SMALLER AND LOUDER
Quick quiz: Which loudspeaker will play louder, one rated at 99 dB/1w/1M sensitivity and handles 500 watts, or one rated at 94 dB/1W/1M sensitivity and handles 1000 watts? Actually, the 99 dB/500-W driver will play louder and use less power to do it.
With a 300-degree (Fahrenheit) rise in temperature that can occur in high output applications, the voice coil’s DC resistance can rise from a typical 5.5 ohms to 10 ohms, and power delivered to the loudspeaker cut almost in half. Thus the 100-watt-rated loudspeaker in reality becomes a 500-watt loudspeaker when power compression is taken into account.
Power handing ratings? With the two-hour AES rating, which is most commonly used, the loudspeaker only has to survive for the duration of the test. Not a word about what it is doing, how it sounds, or the fact that it catches fire 2 minutes beyond the 2-hr. AES test duration.
What about the maximum sound pressure level (SPL) rating for the 1000-watt-rated loudspeaker? Using the usual 1-watt at 1-meter rating, we find that it will deliver 108 dB at about 330 feet without accounting for power compression. This leads us to a new specification: ILS, as in “If Lighting Strikes,” as in “If Lightning Strikes this SPL might actually be attained shortly before the loudspeaker disintegrates into a mushroom cloud.”
Where’s the amplifier in this scenario? Chances are that it’s at the end of at least 100 feet of 12-gauge copper wire. At the typical 1.7 ohms (resistance) per 1000 feet, this means a 1000-watt amplifier is really only delivering 959 watts at 8 ohms, 922 watts at 4 ohms, or just 855 watts at 2 ohms to the loudspeaker(s) (100 X 2 up and back = 200 ft. or 0.34 ohms).

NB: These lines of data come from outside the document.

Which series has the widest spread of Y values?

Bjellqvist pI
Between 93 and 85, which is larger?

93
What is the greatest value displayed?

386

Loudspeakers also depend on low source impedance to deliver a decently musical frequency response, including that “tight low end” which is the result of a high damping factor. Therefore the goal is a smaller cable impedance, not more wattage for good bass response.
What we really need to care about: desired sound pressure levels – BUT – with wide frequency response and low perceived distortion. The most important thing is to keep in mind what is REAL and what does WORK.
SPECIFIC ANSWERS?
Your ears work better than you know, and there are measurements that correlate much better to your ears than much of the stuff that currently fills specification sheets.

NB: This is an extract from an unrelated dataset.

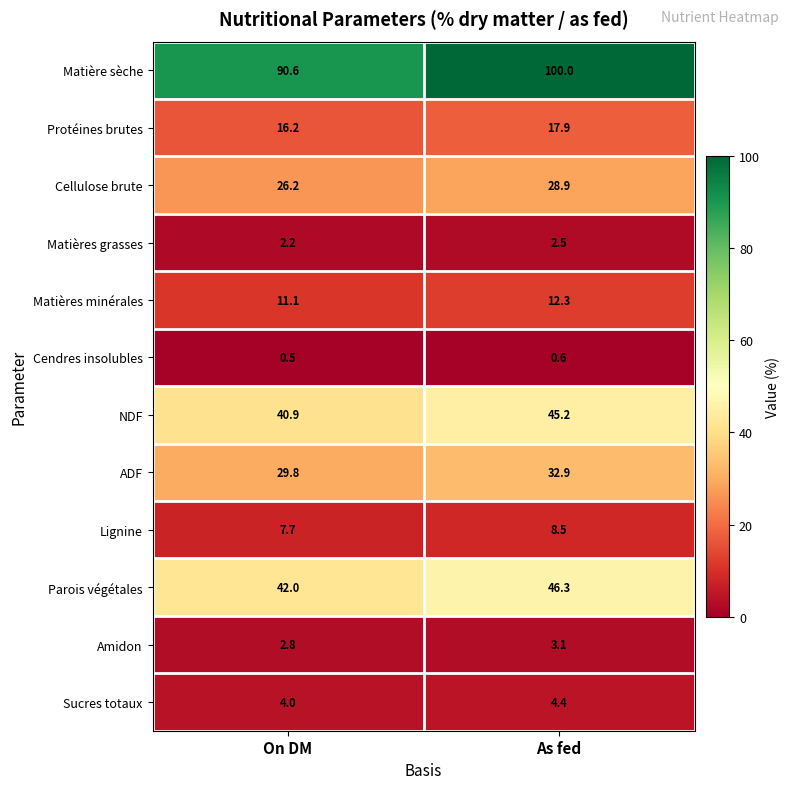

At how many categories does at least one series exceed 78?

2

Further, it is possible to construct a test waveform more closely resembling music, and it is possible to weight distortion measurements so that they more closely correlate to how our ears perceive distortion. In light of this, aspects such as clipping characteristics and thermal capacity matter a lot.
It’s strictly my opinion, but this discussion leads me to conclude that many of the specific answers of the amplifier-loudspeaker equation might better be left to loudspeaker designers. They’re the ones who know how hard their loudspeakers can be pushed, and where, and without obscene noises and vaporizing voice coils.
This is why we’ve seen the emergence of more powered loudspeakers, which lends itself to a more “in tune” correlation of the two elements. Power matched to the specific needs of each component is a real benefit, while a crossover point tailored for the loudspeaker can better optimize the performance of individual drivers, individually and together. And so on…
Only with the willing consent of the loudspeaker will power drive the merger of the two elements to a stirring conclusion.
Brian Oppegaard is president of SpeakerPower Inc.